哺乳动物的肝脏糖异生对维持饥饿血糖水平及其重要，但是，糖尿病人肝脏中糖异生被过度激活，这是糖尿病人高血糖的一个重要原因。我们前期研究工作表明，肝脏转录因子Foxq1受到营养状态和病理状态调控，db/db糖尿病小鼠肝脏中Foxq1的表达明显下降。在db/db糖尿病小鼠肝脏中激活Foxq1，明显抑制肝脏糖异生，降低血糖水平，改善葡萄糖耐受和胰岛素敏感性。CoIP，GST-pull down实验表明，Foxq1可以与FOXO1直接相互作用。这些结果表明Foxq1是一个重要的调节机体糖脂代谢的因子。本申请拟从分子水平，细胞水平及动物整体水平，系统研究Foxq1如果调控肝脏的糖脂代谢，构建肝脏组织和脂肪组织特意敲除Foxq1小鼠模型，研究Foxq1在这些组织中的功能。研究肝脏的糖脂代谢网络，鉴定新的可行的治疗靶点，对预防和治疗2型糖尿病极其关键。

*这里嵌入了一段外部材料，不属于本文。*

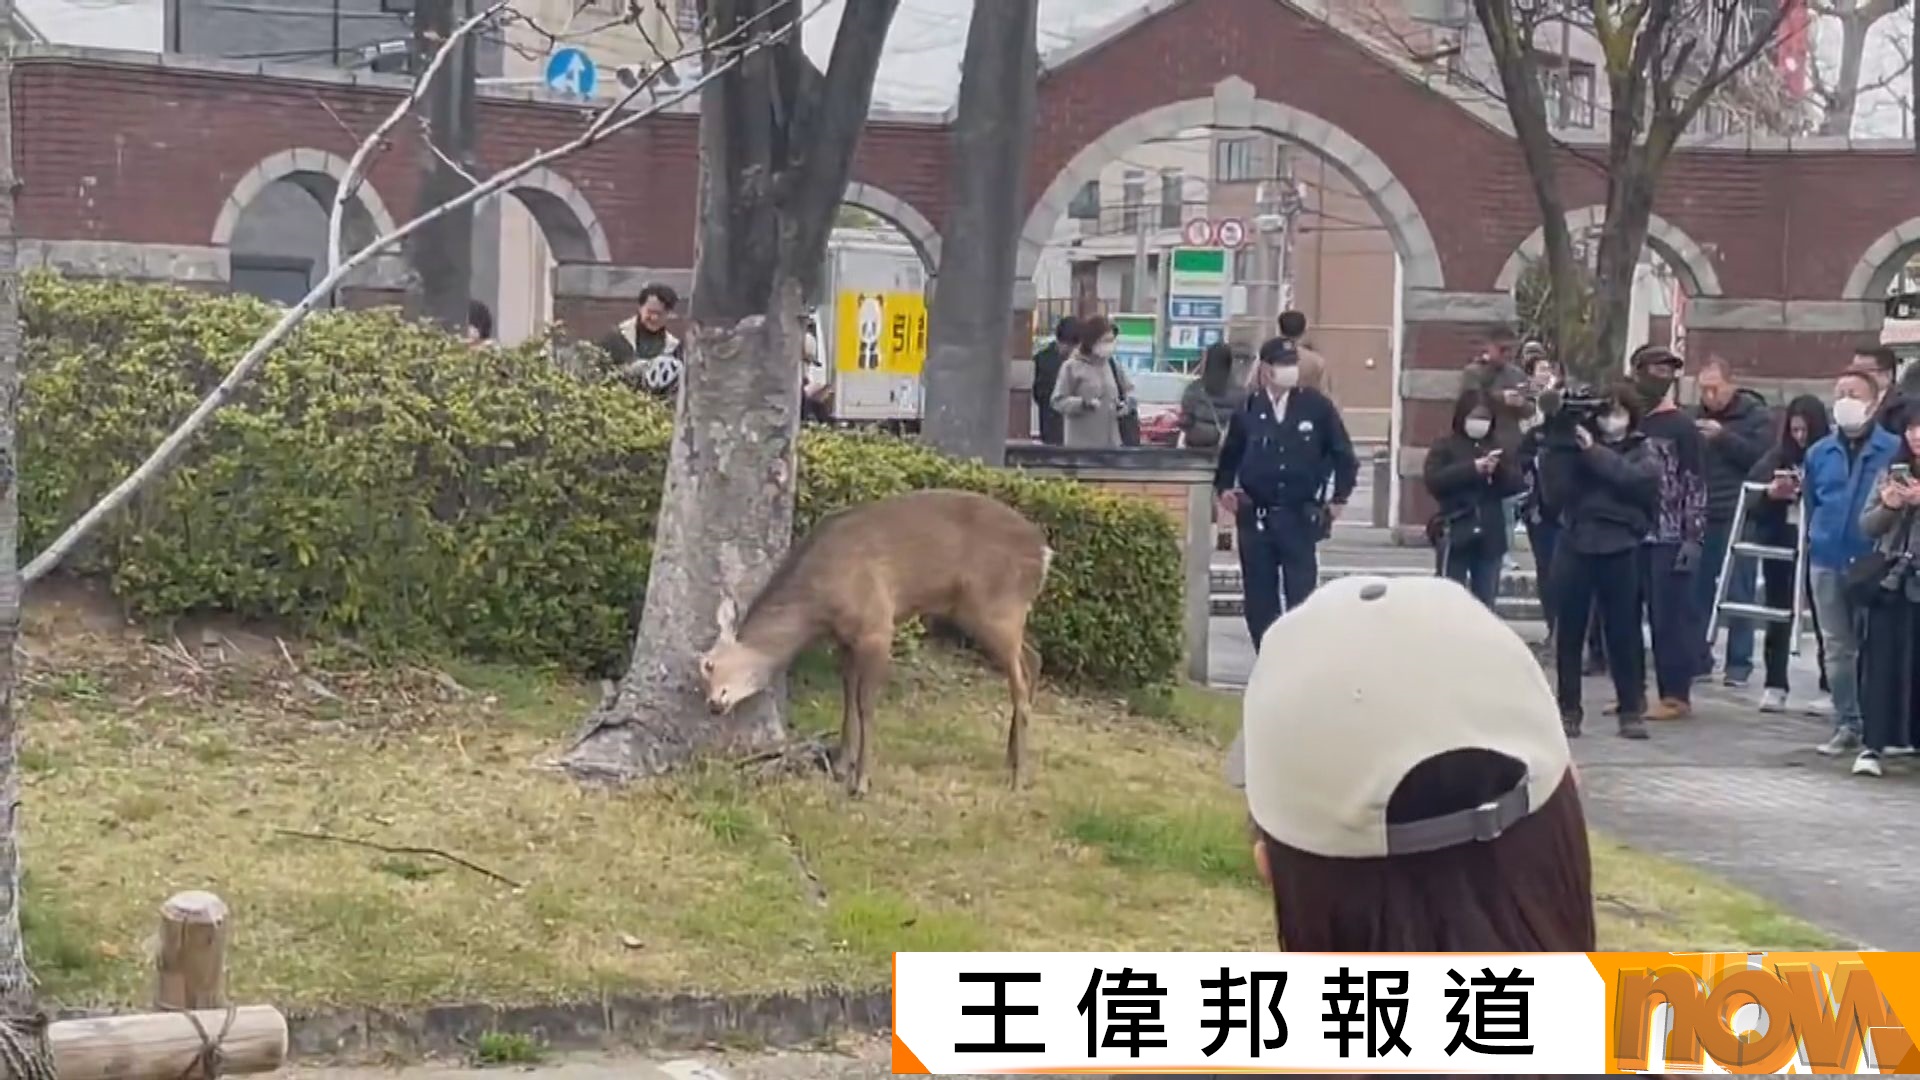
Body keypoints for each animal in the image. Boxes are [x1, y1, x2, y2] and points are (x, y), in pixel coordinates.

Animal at [700, 489, 1053, 796]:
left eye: (709, 663)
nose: (714, 703)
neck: (819, 603)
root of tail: (1044, 552)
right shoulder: (845, 638)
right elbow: (847, 698)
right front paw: (842, 764)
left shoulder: (877, 626)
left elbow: (865, 704)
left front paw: (860, 782)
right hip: (988, 612)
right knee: (1033, 659)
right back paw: (1011, 759)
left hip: (997, 607)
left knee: (1020, 682)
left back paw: (1019, 777)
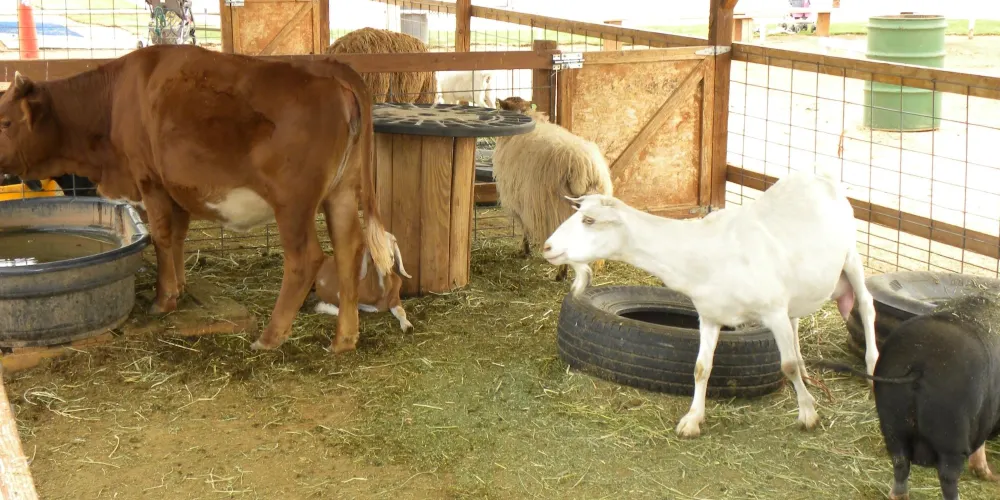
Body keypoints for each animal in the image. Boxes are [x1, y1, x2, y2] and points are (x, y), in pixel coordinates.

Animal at [492, 96, 613, 281]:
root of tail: (586, 166)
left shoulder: (519, 201)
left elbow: (524, 229)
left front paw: (525, 251)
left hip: (557, 209)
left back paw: (561, 274)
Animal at [541, 169, 880, 438]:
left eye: (588, 220)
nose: (547, 247)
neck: (704, 252)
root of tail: (819, 173)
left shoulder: (772, 310)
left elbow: (787, 365)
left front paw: (808, 413)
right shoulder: (710, 315)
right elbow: (701, 368)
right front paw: (692, 420)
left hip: (851, 256)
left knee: (866, 305)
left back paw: (872, 366)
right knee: (798, 320)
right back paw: (810, 374)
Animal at [814, 292, 1000, 500]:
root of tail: (920, 364)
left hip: (891, 419)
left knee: (900, 461)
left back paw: (899, 495)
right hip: (952, 430)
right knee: (947, 476)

哺乳动物维持机体血糖稳定对于保证机体正常的生理功能至关重要，在病生理状态下,比如2 型糖尿病,其胰岛素信号通路受到伤害,最终导致血糖升高。阐明机体血糖血脂调控机制,可以为治疗2 型糖尿病提供有效的治疗靶点。我们的前期工作表明，FOX 家族成员FOXP1 参与了肝脏糖脂代谢。在此基础上，我们进一步系统研究了FOX家族其他成员是否参与了机体的糖脂代谢。在该项目的支持下我们取得了以下研究成果：肝脏中FOXQ1受到病理状态和营养状态调控。我们发现FOXQ1能抑制肝脏糖异生，降低血糖，改善葡萄糖耐受和胰岛素敏感性，并且阐明了其作用分子机制，FOXQ1可以和FOXO1竞争性相互作用，阻止其结合到IRE转录元件上，进而阻止了FOXO1引起的糖异生相关基因的表达增高，尤其是G6Pase，从而调节肝脏糖代谢平衡,但是FOXQ1并没有影响脂肪细胞分化。该研究成果发表在(Diabetologia, 2016, 59 (10), p2229-2239)。.在该项目的支持下，我们还开展了其他研究，关于脂肪中的KLF9通过PGC1A调控脂肪组织产热的相关研究成果发表在Diabetes (2020), 关于肝脏中的KLF9通过调控肝脏糖异生调节机体血糖的相关研究成果发表在JCI (2019), 关于脂肪中SITR6通过结合和磷酸化ATF2调节其结合PGC1α启动子的作用，从而调节脂肪产热功能的相关研究成果发表在Cell Reports (2017), 研究KLF10调节肝脏糖代谢的研究成果发表在Diabetologia (2017),研究肝脏中的SIRT1通过去乙酰化FOXA2从而调节机体的胆汁酸代谢的相关研究成果发表在 BBA (2017),研究骨骼肌中SIRT6通过调节AMPK的活性从而调节肌肉组织的糖脂代谢，脂肪酸氧化以及线粒体氧化磷酸化的相关研究成果发表在 Am J Physiol- Endocrinol Metab (2017)上。